Elections have consequences. The Governor, through his appointments, and the Legislature, through their actions, can make changes that affect policy and established programs. When those changes have significant impacts on public trust resources and compromise the programs designed to manage those resources, the average Montanan may want to take notice.

When those changes are poorly conceived and bungled in their delivery; when those changes are at times fiscally irresponsible and ignore the professional expertise within an agency; and when those changes benefit the few and not the many, Montanans need to consider taking action.

The current administration at Montana Fish, Wildlife and Parks has been complicit in all of the above. An agency once held in high esteem nationally for its professional approach to wildlife and fisheries management is losing its way because of actions by the director’s office. The Commission’s credibility has been compromised by conflicting communications and less than transparent decision-making.

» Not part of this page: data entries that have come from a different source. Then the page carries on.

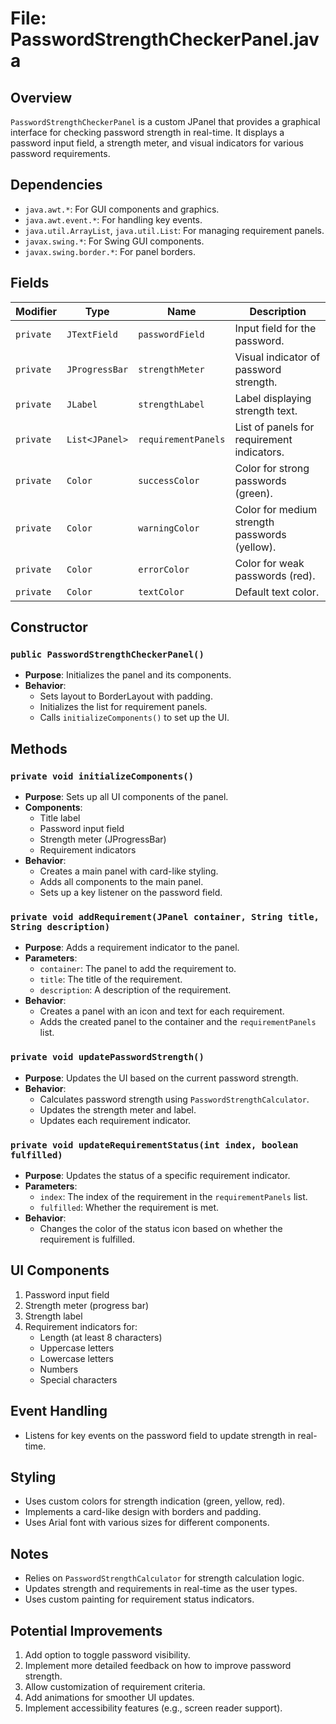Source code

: # File: PasswordStrengthCheckerPanel.java

## Overview
`PasswordStrengthCheckerPanel` is a custom JPanel that provides a graphical interface for checking password strength in real-time. It displays a password input field, a strength meter, and visual indicators for various password requirements.

## Dependencies
- `java.awt.*`: For GUI components and graphics.
- `java.awt.event.*`: For handling key events.
- `java.util.ArrayList`, `java.util.List`: For managing requirement panels.
- `javax.swing.*`: For Swing GUI components.
- `javax.swing.border.*`: For panel borders.

## Fields

| Modifier   | Type               | Name                | Description                                    |
|------------|--------------------|--------------------|------------------------------------------------|
| `private`  | `JTextField`       | `passwordField`    | Input field for the password.                   |
| `private`  | `JProgressBar`     | `strengthMeter`    | Visual indicator of password strength.          |
| `private`  | `JLabel`           | `strengthLabel`    | Label displaying strength text.                 |
| `private`  | `List<JPanel>`     | `requirementPanels`| List of panels for requirement indicators.      |
| `private`  | `Color`            | `successColor`     | Color for strong passwords (green).             |
| `private`  | `Color`            | `warningColor`     | Color for medium strength passwords (yellow).   |
| `private`  | `Color`            | `errorColor`       | Color for weak passwords (red).                 |
| `private`  | `Color`            | `textColor`        | Default text color.                             |

## Constructor

### `public PasswordStrengthCheckerPanel()`
- **Purpose**: Initializes the panel and its components.
- **Behavior**: 
  - Sets layout to BorderLayout with padding.
  - Initializes the list for requirement panels.
  - Calls `initializeComponents()` to set up the UI.

## Methods

### `private void initializeComponents()`
- **Purpose**: Sets up all UI components of the panel.
- **Components**:
  - Title label
  - Password input field
  - Strength meter (JProgressBar)
  - Requirement indicators
- **Behavior**: 
  - Creates a main panel with card-like styling.
  - Adds all components to the main panel.
  - Sets up a key listener on the password field.

### `private void addRequirement(JPanel container, String title, String description)`
- **Purpose**: Adds a requirement indicator to the panel.
- **Parameters**:
  - `container`: The panel to add the requirement to.
  - `title`: The title of the requirement.
  - `description`: A description of the requirement.
- **Behavior**: 
  - Creates a panel with an icon and text for each requirement.
  - Adds the created panel to the container and the `requirementPanels` list.

### `private void updatePasswordStrength()`
- **Purpose**: Updates the UI based on the current password strength.
- **Behavior**:
  - Calculates password strength using `PasswordStrengthCalculator`.
  - Updates the strength meter and label.
  - Updates each requirement indicator.

### `private void updateRequirementStatus(int index, boolean fulfilled)`
- **Purpose**: Updates the status of a specific requirement indicator.
- **Parameters**:
  - `index`: The index of the requirement in the `requirementPanels` list.
  - `fulfilled`: Whether the requirement is met.
- **Behavior**: 
  - Changes the color of the status icon based on whether the requirement is fulfilled.

## UI Components
1. Password input field
2. Strength meter (progress bar)
3. Strength label
4. Requirement indicators for:
   - Length (at least 8 characters)
   - Uppercase letters
   - Lowercase letters
   - Numbers
   - Special characters

## Event Handling
- Listens for key events on the password field to update strength in real-time.

## Styling
- Uses custom colors for strength indication (green, yellow, red).
- Implements a card-like design with borders and padding.
- Uses Arial font with various sizes for different components.

## Notes
- Relies on `PasswordStrengthCalculator` for strength calculation logic.
- Updates strength and requirements in real-time as the user types.
- Uses custom painting for requirement status indicators.

## Potential Improvements
1. Add option to toggle password visibility.
2. Implement more detailed feedback on how to improve password strength.
3. Allow customization of requirement criteria.
4. Add animations for smoother UI updates.
5. Implement accessibility features (e.g., screen reader support).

There is an overt attempt to dismantle the Wildlife and Fisheries Divisions, to minimize the input of staff at the Helena and regional levels, and to reduce effective communication with and by the public. Much of this is not visible. Much of this has been done behind closed doors. Much of this has been at the expense of important relationships. Much of this is just a poor way to do business.

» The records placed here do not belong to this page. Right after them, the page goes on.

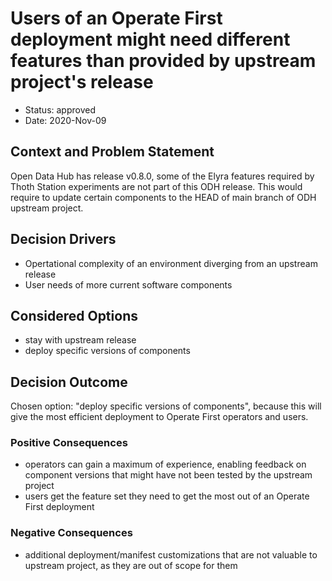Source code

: # Users of an Operate First deployment might need different features than provided by upstream project's release

* Status: approved
* Date: 2020-Nov-09

## Context and Problem Statement

Open Data Hub has release v0.8.0, some of the Elyra features required by Thoth Station experiments are
not part of this ODH release. This would require to update certain components to the HEAD of main branch of ODH upstream
project.

## Decision Drivers

* Opertational complexity of an environment diverging from an upstream release
* User needs of more current software components

## Considered Options

* stay with upstream release
* deploy specific versions of components

## Decision Outcome

Chosen option: "deploy specific versions of components", because this will give the most efficient deployment to
Operate First operators and users.

### Positive Consequences

* operators can gain a maximum of experience, enabling feedback on component versions that might have not been tested
by the upstream project
* users get the feature set they need to get the most out of an Operate First deployment

### Negative Consequences

* additional deployment/manifest customizations that are not valuable to upstream project, as they are out of scope
for them

<!-- markdownlint-disable-file MD013 -->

The 2022 hunting regulation season-setting process included many of the above mentioned issues. Rather than use the experience vested in the Wildlife Division and the regional field staff, decisions were made by the Director’s Office. Communications were abrupt and recommendations were changed without notice. Input was rarely requested and often ignored.

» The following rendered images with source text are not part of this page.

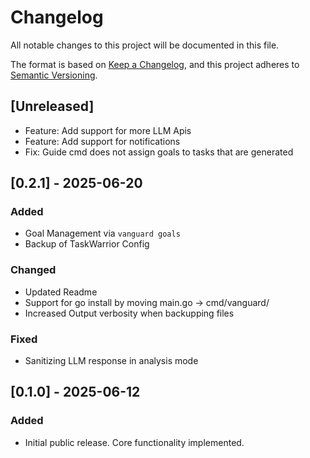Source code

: # Changelog

All notable changes to this project will be documented in this file.

The format is based on [Keep a Changelog](https://keepachangelog.com/en/1.0.0/),
and this project adheres to [Semantic Versioning](https://semver.org/spec/v2.0.0.html).

## [Unreleased]

- Feature: Add support for more LLM Apis
- Feature: Add support for notifications
- Fix: Guide cmd does not assign goals to tasks that are generated

## [0.2.1] - 2025-06-20

### Added

- Goal Management via `vanguard goals`
- Backup of TaskWarrior Config

### Changed

- Updated Readme
- Support for go install by moving main.go -> cmd/vanguard/
- Increased Output verbosity when backupping files

### Fixed

- Sanitizing LLM response in analysis mode



## [0.1.0] - 2025-06-12

### Added
- Initial public release. Core functionality implemented.
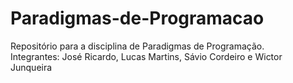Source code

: # Paradigmas-de-Programacao
Repositório para a disciplina de Paradigmas de Programação.<br>
Integrantes: José Ricardo, Lucas Martins, Sávio Cordeiro e Wictor Junqueira
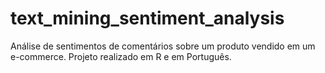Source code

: # text_mining_sentiment_analysis
Análise de sentimentos de comentários sobre um produto vendido em um e-commerce. Projeto realizado em R e em Português.
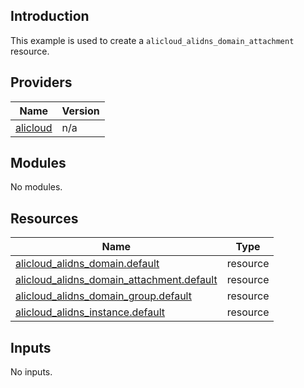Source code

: <!-- BEGIN_TF_DOCS -->
## Introduction

This example is used to create a `alicloud_alidns_domain_attachment` resource.

## Providers

| Name | Version |
|------|---------|
| <a name="provider_alicloud"></a> [alicloud](#provider\_alicloud) | n/a |

## Modules

No modules.

## Resources

| Name | Type |
|------|------|
| [alicloud_alidns_domain.default](https://registry.terraform.io/providers/aliyun/alicloud/latest/docs/resources/alidns_domain) | resource |
| [alicloud_alidns_domain_attachment.default](https://registry.terraform.io/providers/aliyun/alicloud/latest/docs/resources/alidns_domain_attachment) | resource |
| [alicloud_alidns_domain_group.default](https://registry.terraform.io/providers/aliyun/alicloud/latest/docs/resources/alidns_domain_group) | resource |
| [alicloud_alidns_instance.default](https://registry.terraform.io/providers/aliyun/alicloud/latest/docs/resources/alidns_instance) | resource |

## Inputs

No inputs.
<!-- END_TF_DOCS -->    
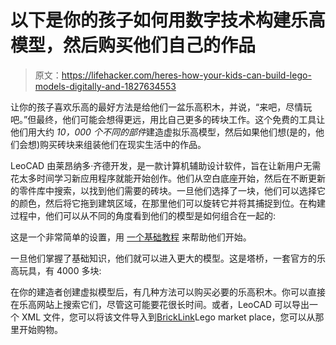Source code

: # 以下是你的孩子如何用数字技术构建乐高模型，然后购买他们自己的作品

> 原文：<https://lifehacker.com/heres-how-your-kids-can-build-lego-models-digitally-and-1827634553>

让你的孩子喜欢乐高的最好方法是给他们一盆乐高积木，并说，“来吧，尽情玩吧。”但最终，他们可能会想得更远，用比自己更多的砖块工作。这个免费的工具让他们用大约 *10，000 个不同的部件*建造虚拟乐高模型，然后如果他们想(是的，他们会想)购买砖块来组装他们在现实生活中的作品。



LeoCAD 由莱昂纳多·齐德开发，是一款计算机辅助设计软件，旨在让新用户无需花太多时间学习新应用程序就能开始创作。他们从空白底座开始，然后在不断更新的零件库中搜索，以找到他们需要的砖块。一旦他们选择了一块，他们可以选择它的颜色，然后将它拖到建筑区域，在那里他们可以旋转它并将其捕捉到位。在构建过程中，他们可以从不同的角度看到他们的模型是如何组合在一起的:

这是一个非常简单的设置，用 [一个基础教程](https://www.leocad.org/docs/tutorial1.html) 来帮助他们开始。

一旦他们掌握了基础知识，他们就可以进入更大的模型。这是塔桥，一套官方的乐高玩具，有 4000 多块:

在你的建造者创建虚拟模型后，有几种方法可以购买必要的乐高积木。你可以直接在乐高网站上搜索它们，尽管这可能要花很长时间。或者，LeoCAD 可以导出一个 XML 文件，您可以将该文件导入到[BrickLink](https://www.bricklink.com/v2/main.page)Lego market place，您可以从那里开始购物。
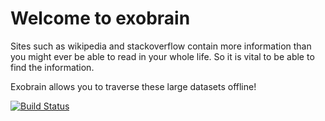 
# Welcome to exobrain

Sites such as wikipedia and stackoverflow contain more information
than you might ever be able to read in your whole life. So it is
vital to be able to find the information.

Exobrain allows you to traverse these large datasets offline!


[![Build Status](https://travis-ci.org/windelbouwman/exobrain.svg?branch=master)](https://travis-ci.org/windelbouwman/exobrain)


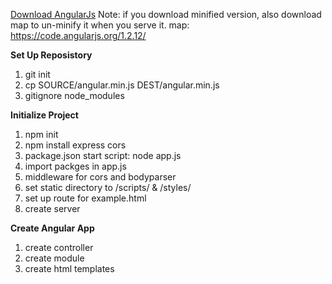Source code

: <a href="www.angularjs.org">Download AngularJs</a>
Note: if you download minified version, also download map to un-minify it when you serve it.
	map: https://code.angularjs.org/1.2.12/


<b>Set Up Reposistory</b>
1. git init
2. cp SOURCE/angular.min.js DEST/angular.min.js
3. gitignore node_modules 

<b>Initialize Project</b>
1. npm init
2. npm install express cors
3. package.json start script: node app.js
4. import packges in app.js
5. middleware for cors and bodyparser
6. set static directory to /scripts/ & /styles/
7. set up route for example.html
8. create server

<b>Create Angular App</b>
1. create controller
2. create module 
3. create html templates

Public participation was limited, even from long-standing and successful local working groups. Even after significant public concerns were expressed with issues specific to elk hunting regulations, the Department and the Commission chose to move forward with regulations that often did not benefit Montana hunters.

What has always set Montana apart from many other states is the active engagement of its citizens at the community and state level. Passions run high when it comes to setting elk hunting seasons, managing a stretch of river for certain fish species or debating the merits of a conservation easement.

Those debates can be contentious because people care deeply about public trust resources, the landscapes that support them and the opportunities provided to enjoy them. You have high expectations and you show up. You want it done well. You expect it to be based on good information. While some consider that a problem, our conservation heritage is stronger because of your involvement.

If you find this situation alarming, get involved. If you don’t, the “Montana Parks and Outdoor Recreation Department” is just around the corner. Odds are this will not be in the best interest of the public trust.